Davie Mpasu is a 21-year-old boy from Chapeta Village, T/A Mlauli in Neno. He is a guardian and breadwinner for himself and his two brothers—John 14 and George 17. Their father died in 2003 followed by their mother in 2005.

A whole world, recalls Davie, collapsed. Then, he was 18 and he had to care for his brothers. Yet he had nothing. He was just a typical Malawian first-born who inherited nothing—except land—from parents. It is common in Malawi. They had to start from a scratch. The immediate solution was charcoal making.

"Kupanga makala sikufuna, ndi kuzingwa. Making charcoal is not by choice. It’s out of desperation," says Davie. "If we had an alternative, we would jump on that."

Davie has not seen any charcoal maker whose life has improved. This is true. Mark Samson, 42, lives in Mchotseni Four Village where he has been making charcoal since 1986 but he remains as poor as he was 22 years ago; perhaps poorer. He has a small house of mud wall and a roof that leaks when it rains.

"This business is for mere survival," says Samson, shaking his head. Indeed. It is just bare existence. He had no shirt, his chest was bare. It was hot, of course. But does he have a shirt to wear at home?

Charcoal makers know they are doing a disservice to Malawi. But there is something strong and strange about poverty that makes people do what is bad for themselves and others. In a way, they share their poverty and all people become poor.

Poverty does not only attack pockets, it attacks the brain. What the charcoal makers need is not sale of their product but a redemption of their mind from the poverty that has attacked them.

Otherwise, charcoal makers don’t bother about electricity, so they share their darkness with everybody else because of siltation at Nkula Reservoir which results from soil erosion which, in the Nkula catchment area, comes from deforestation which mainly results from charcoal making using trees often cut carelessly.

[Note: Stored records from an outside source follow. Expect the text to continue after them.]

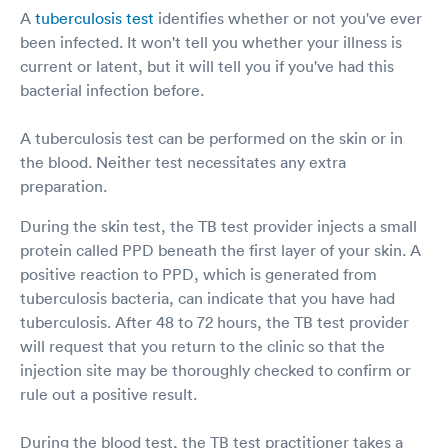
A
tuberculosis test
identifies whether or not you've ever
been infected. It won't tell you whether your illness is
current or latent, but it will tell you if you've had this
bacterial infection before.
A tuberculosis test can be performed on the skin or in
the blood. Neither test necessitates any extra
preparation.
During the skin test, the TB test provider injects a small
protein called PPD beneath the first layer of your skin. A
positive reaction to PPD, which is generated from
tuberculosis bacteria, can indicate that you have had
tuberculosis. After 48 to 72 hours, the TB test provider
will request that you return to the clinic so that the
injection site may be thoroughly checked to confirm or
rule out a positive result.
During the blood test, the TB test practitioner takes a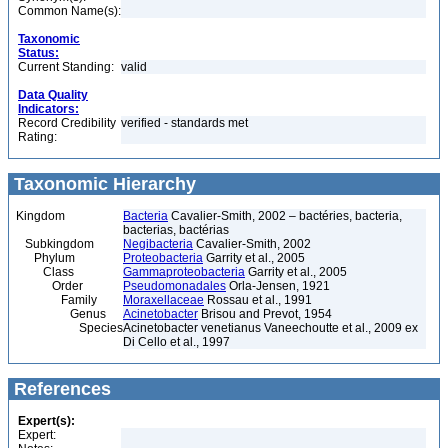
Common Name(s):
Taxonomic
Status:
Current Standing:
valid
Data Quality
Indicators:
Record Credibility
verified - standards met
Rating:
Taxonomic Hierarchy
Kingdom
Bacteria
Cavalier-Smith, 2002 – bactéries, bacteria,
bacterias, bactérias
Subkingdom
Negibacteria
Cavalier-Smith, 2002
Phylum
Proteobacteria
Garrity et al., 2005
Class
Gammaproteobacteria
Garrity et al., 2005
Order
Pseudomonadales
Orla-Jensen, 1921
Family
Moraxellaceae
Rossau et al., 1991
Genus
Acinetobacter
Brisou and Prevot, 1954
Species
Acinetobacter venetianus Vaneechoutte et al., 2009 ex
Di Cello et al., 1997
References
Expert(s):
Expert: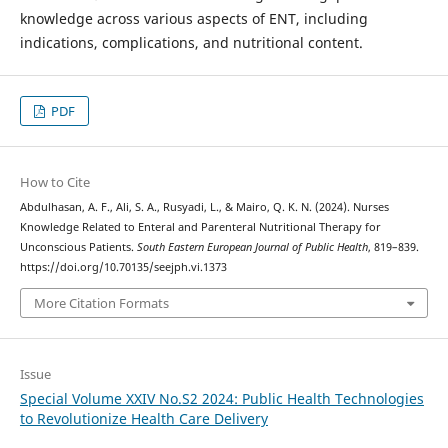
knowledge across various aspects of ENT, including
indications, complications, and nutritional content.
PDF
How to Cite
Abdulhasan, A. F., Ali, S. A., Rusyadi, L., & Mairo, Q. K. N. (2024). Nurses
Knowledge Related to Enteral and Parenteral Nutritional Therapy for
Unconscious Patients.
South Eastern European Journal of Public Health
, 819–839.
https://doi.org/10.70135/seejph.vi.1373
More Citation Formats
Issue
Special Volume XXIV No.S2 2024: Public Health Technologies
to Revolutionize Health Care Delivery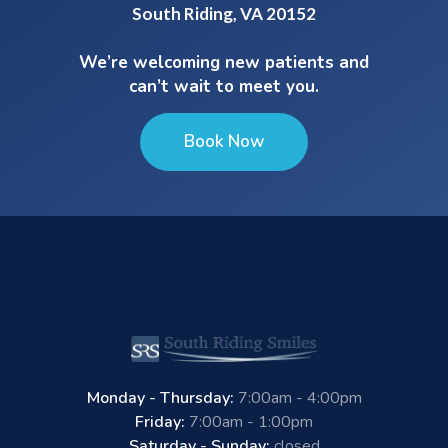
South Riding, VA 20152
We’re welcoming new patients and
can’t wait to meet you.
Book Now
Monday - Thursday:
7:00am - 4:00pm
Friday:
7:00am - 1:00pm
Saturday - Sunday:
closed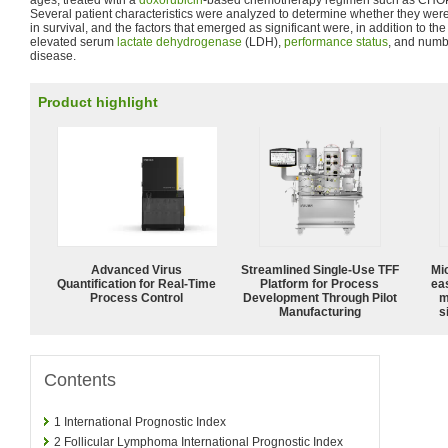
ages, treated with a
doxorubicin
-based chemotherapy regimen such as CHO
Several patient characteristics were analyzed to determine whether they were
in survival, and the factors that emerged as significant were, in addition to th
elevated serum
lactate dehydrogenase
(LDH),
performance status
, and numbe
disease.
Product highlight
Advanced Virus
Streamlined Single-Use TFF
Mi
Quantification for Real-Time
Platform for Process
ea
Process Control
Development Through Pilot
m
Manufacturing
s
Contents
1
International Prognostic Index
2
Follicular Lymphoma International Prognostic Index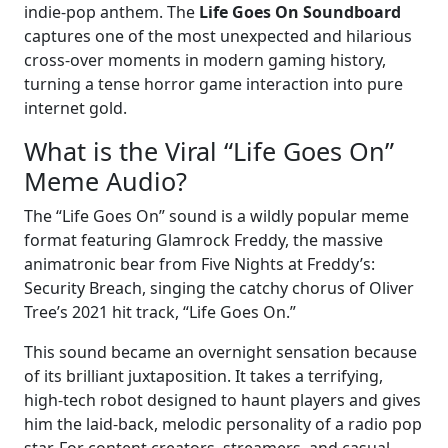
indie-pop anthem. The
Life Goes On Soundboard
captures one of the most unexpected and hilarious
cross-over moments in modern gaming history,
turning a tense horror game interaction into pure
internet gold.
What is the Viral “Life Goes On”
Meme Audio?
The “Life Goes On” sound is a wildly popular meme
format featuring Glamrock Freddy, the massive
animatronic bear from Five Nights at Freddy’s:
Security Breach, singing the catchy chorus of Oliver
Tree’s 2021 hit track, “Life Goes On.”
This sound became an overnight sensation because
of its brilliant juxtaposition. It takes a terrifying,
high-tech robot designed to haunt players and gives
him the laid-back, melodic personality of a radio pop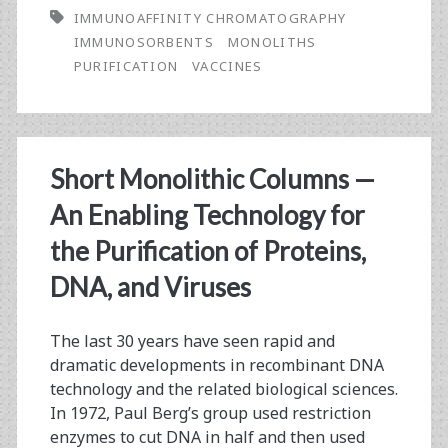
IMMUNOAFFINITY CHROMATOGRAPHY
Antigen
IMMUNOSORBENTS
MONOLITHS
Particle
PURIFICATION
VACCINES
Purification
by
Immunoaffinity
Short Monolithic Columns —
Chromatography
An Enabling Technology for
Based
the Purification of Proteins,
on
DNA, and Viruses
CDI-
The last 30 years have seen rapid and
CB.Hep-
dramatic developments in recombinant DNA
1
technology and the related biological sciences.
In 1972, Paul Berg’s group used restriction
mAb
enzymes to cut DNA in half and then used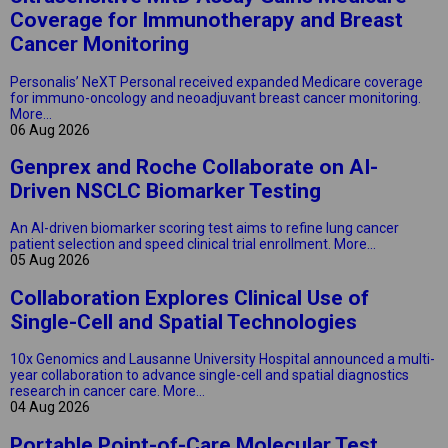
Coverage for Immunotherapy and Breast
Cancer Monitoring
Personalis’ NeXT Personal received expanded Medicare coverage
for immuno-oncology and neoadjuvant breast cancer monitoring.
More...
06 Aug 2026
Genprex and Roche Collaborate on AI-
Driven NSCLC Biomarker Testing
An AI-driven biomarker scoring test aims to refine lung cancer
patient selection and speed clinical trial enrollment.
More...
05 Aug 2026
Collaboration Explores Clinical Use of
Single-Cell and Spatial Technologies
10x Genomics and Lausanne University Hospital announced a multi-
year collaboration to advance single-cell and spatial diagnostics
research in cancer care.
More...
04 Aug 2026
Portable Point-of-Care Molecular Test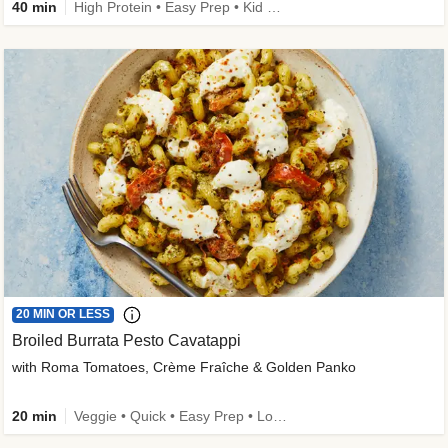
40 min
High Protein • Easy Prep • Kid Friendly
20 MIN OR LESS
Broiled Burrata Pesto Cavatappi
with Roma Tomatoes, Crème Fraîche & Golden Panko
20 min
Veggie • Quick • Easy Prep • Low Added Sugar • Kid Friendly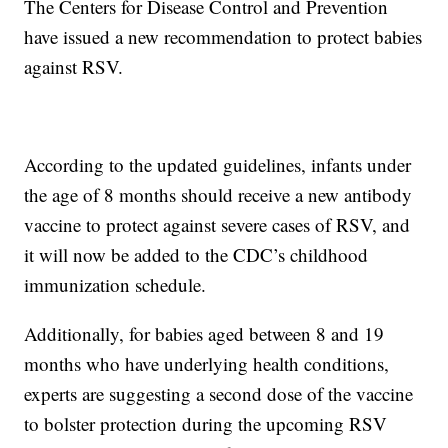
The Centers for Disease Control and Prevention
have issued a new recommendation to protect babies
against RSV.
According to the updated guidelines, infants under
the age of 8 months should receive a new antibody
vaccine to protect against severe cases of RSV, and
it will now be added to the CDC’s childhood
immunization schedule.
Additionally, for babies aged between 8 and 19
months who have underlying health conditions,
experts are suggesting a second dose of the vaccine
to bolster protection during the upcoming RSV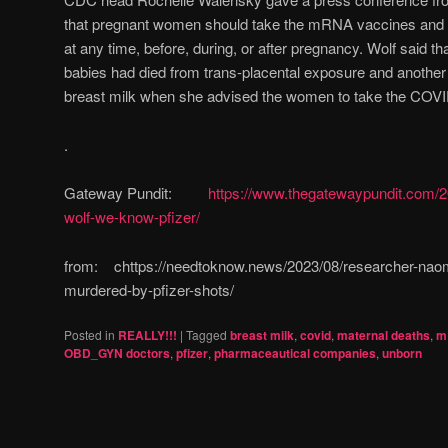
that pregnant women should take the mRNA vaccines and th
at any time, before, during, or after pregnancy. Wolf said 
babies had died from trans-placental exposure and anothe
breast milk when she advised the women to take the COVI
.
Gateway Pundit:
https://www.thegatewaypundit.com/
wolf-we-know-pfizer/
from: chttps://needtoknow.news/2023/08/researcher-naom
murdered-by-pfizer-shots/
Posted in
REALLY!!!
|
Tagged
breast milk
,
covid
,
maternal deaths
,
m
OBD_GYN doctors
,
pfizer
,
pharmaceautical companies
,
unborn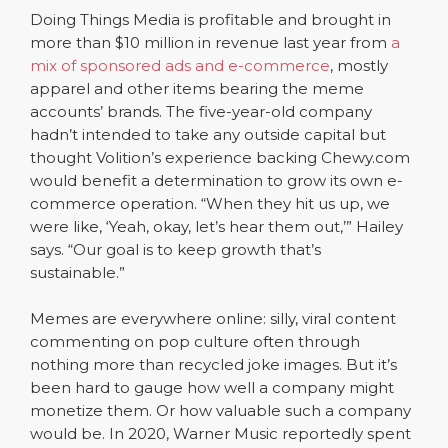
Doing Things Media is profitable and brought in
more than $10 million in revenue last year from
a
mix of sponsored ads and e-commerce
, mostly
apparel and other items bearing the meme
accounts’ brands. The five-year-old company
hadn’t intended to take any outside capital but
thought Volition’s experience backing Chewy.com
would benefit a determination to grow its own e-
commerce operation. “When they hit us up, we
were like, ‘Yeah, okay, let’s hear them out,’” Hailey
says. “Our goal is to keep growth that’s
sustainable.”
Memes are everywhere online: silly, viral content
commenting on pop culture often through
nothing more than recycled joke images. But it’s
been hard to gauge how well a company might
monetize them. Or how valuable such a company
would be. In 2020, Warner Music reportedly spent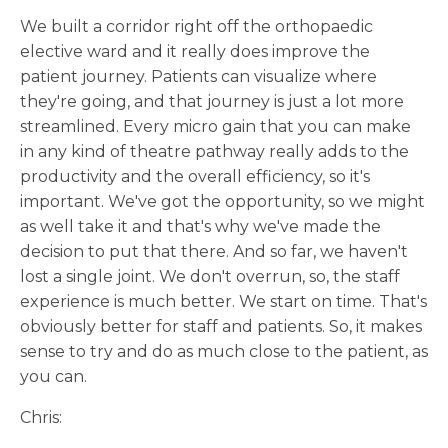
We built a corridor right off the orthopaedic
elective ward and it really does improve the
patient journey. Patients can visualize where
they're going, and that journey is just a lot more
streamlined. Every micro gain that you can make
in any kind of theatre pathway really adds to the
productivity and the overall efficiency, so it's
important. We've got the opportunity, so we might
as well take it and that's why we've made the
decision to put that there. And so far, we haven't
lost a single joint. We don't overrun, so, the staff
experience is much better. We start on time. That's
obviously better for staff and patients. So, it makes
sense to try and do as much close to the patient, as
you can.
Chris: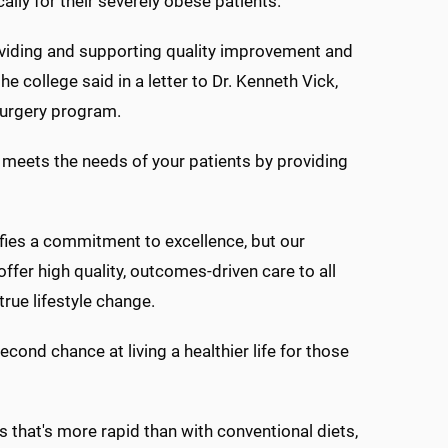
lly for their severely obese patients.
viding and supporting quality improvement and
he college said in a letter to Dr. Kenneth Vick,
surgery program.
meets the needs of your patients by providing
ifies a commitment to excellence, but our
offer high quality, outcomes-driven care to all
rue lifestyle change.
cond chance at living a healthier life for those
s that's more rapid than with conventional diets,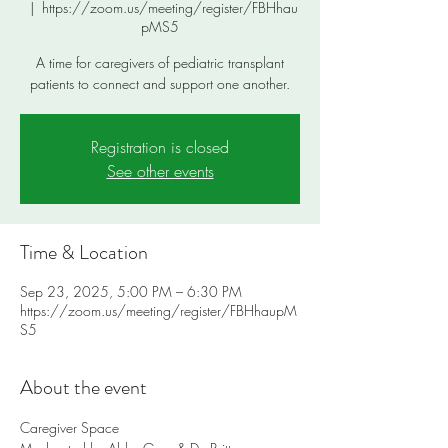
  |  
https://zoom.us/meeting/register/FBHhau
pMS5
A time for caregivers of pediatric transplant
patients to connect and support one another.
Registration is closed
See other events
Time & Location
Sep 23, 2025, 5:00 PM – 6:30 PM
https://zoom.us/meeting/register/FBHhaupM
S5
About the event
Caregiver Space 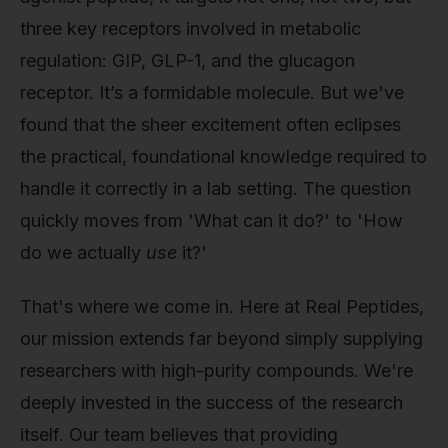
three key receptors involved in metabolic
regulation: GIP, GLP-1, and the glucagon
receptor. It’s a formidable molecule. But we've
found that the sheer excitement often eclipses
the practical, foundational knowledge required to
handle it correctly in a lab setting. The question
quickly moves from 'What can it do?' to 'How
do we actually
use
it?'
That's where we come in. Here at Real Peptides,
our mission extends far beyond simply supplying
researchers with high-purity compounds. We're
deeply invested in the success of the research
itself. Our team believes that providing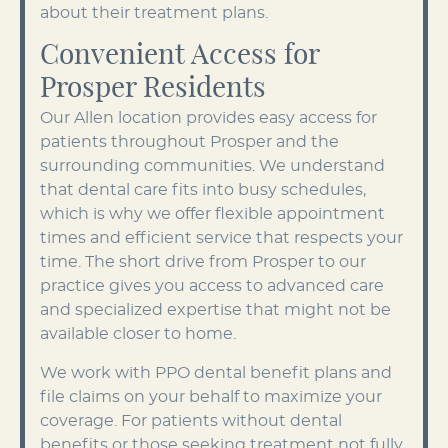
about their treatment plans.
Convenient Access for
Prosper Residents
Our Allen location provides easy access for
patients throughout Prosper and the
surrounding communities. We understand
that dental care fits into busy schedules,
which is why we offer flexible appointment
times and efficient service that respects your
time. The short drive from Prosper to our
practice gives you access to advanced care
and specialized expertise that might not be
available closer to home.
We work with PPO dental benefit plans and
file claims on your behalf to maximize your
coverage. For patients without dental
benefits or those seeking treatment not fully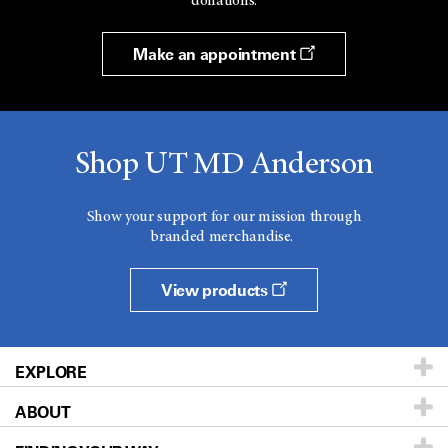
donations.
Make an appointment
Shop UT MD Anderson
Show your support for our mission through
branded merchandise.
View products
EXPLORE
ABOUT
Patients & Family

We just need to help the charcoal makers find alternatives and manage the few that may remain in the business.

Conclusion

I can go on and on and on citing more areas in which the rich are failing to share their wealth with the poor and, as a result, the poor are sharing their poverty with the rich. This is an article still being written and it is long; perhaps it will turn into a book, perhaps a long essay, over 100 pages gathering dust on my shelf. Hopefully, it will come to a fullstop someday.